Banting condivise come sappiamo nel 1923 il Premio Nobel in Fisiologia e Medicina con John Macleod, il quale aveva fornito spazio nel suo laboratorio e l’assistenza tecnica necessaria alla scoperta. Nel giro di pochi anni emerse l’idea che i diabetici avrebbero potuto godere di una vita “normale” con la giusta dose di insulina quotidiana.
Tuttavia la storia ben presto cambiò rotta a questa patologia, e ci si accorse che il T1D era, anche con l’utilizzo dell’insulina, una vera e propria malattia cronica.
Ai ricercatori, ai medici ed ai pazienti iniziarono ad affacciarsi pian piano forme di complicazioni devastanti a lungo termine, difficilmente trattabili, quali retinopatia, neuropatia, e malattie cardiovascolari.

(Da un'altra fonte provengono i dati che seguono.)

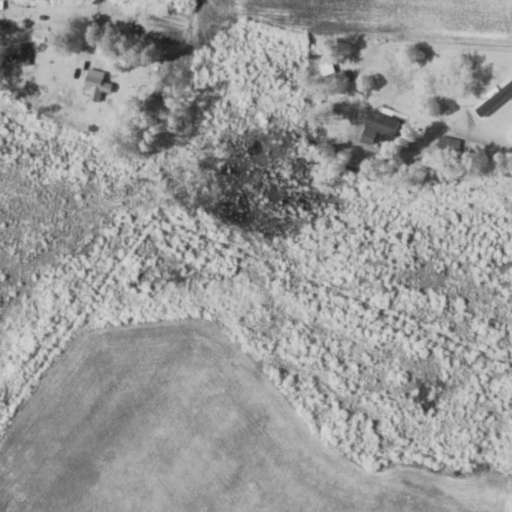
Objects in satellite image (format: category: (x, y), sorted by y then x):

La nuova richiesta di una cura definitiva si riflettè ad esempio nella fondazione del British Diabetic Association nel 1934, e nell’emergere della diabetologia come specialità medica clinica.
Per il primo mezzo secolo della sua storia dalla scoperta dell’insulina, i diabetici vennero trattati con terapia insulinica estratta da maiale o bovino, allevati in grande numero per l’industria alimentare. La svolta solo agli inizi degli anni ’80, con l’inizio dell’utilizzo in clinica dell’insulina umana sintetica, ottenuta con tecniche di ricombinazione del DNA.
Interessante la scoperta che alcuni pazienti trovavano paradossalmente che la mancanza di impurità nell’insulina sintetica purificata poteva rendere più difficile il riconoscimento dei segni di un imminente crisi ipoglicemica.
La ricerca recente si è via via concentrata sulla difficoltà clinica di distinguere il T1D dal T2D. Contemporaneamente, gli immunologi hanno pian piano dimostrato che il T1D è il risultato di un attacco autoimmune verso le cellule β pancreatiche.
Si sono affacciati poi lo sviluppo di pompe per l’insulina ed il monitoraggio in continuo della glicemia, che hanno enormemente migliorato la terapia del diabete nelle nazioni più ricche. Purtroppo in tutto il mondo la qualità delle cure è scarsa, e generalmente poco regolare, creando seri problemi ai pazienti e sanitari in genere. Dato l’incremento continuo dei casi nel mondo di T1D, è necessario che gli studi ed i progressi fatti negli ultimi decenni trovino presto una definitiva potenziale soluzione. La ricerca ha fatto enormi passi in avanti ed adesso possiamo davvero sperare concretamente in questo, in particolare con la rigenerazione della funzione delle cellule secernenti insulina (es. trapianto di cellule, per loro generazione, differenziazione, incapsulamento), e con il blocco della distruzione delle cellule beta del pancreas alla diagnosi (es. modulatori del processo autoimmune).
In figura una giovane paziente prima (sinistra) e dopo (destra) il trattamento con insulina mostrava l’efficacia degli estratti da pancreas animale.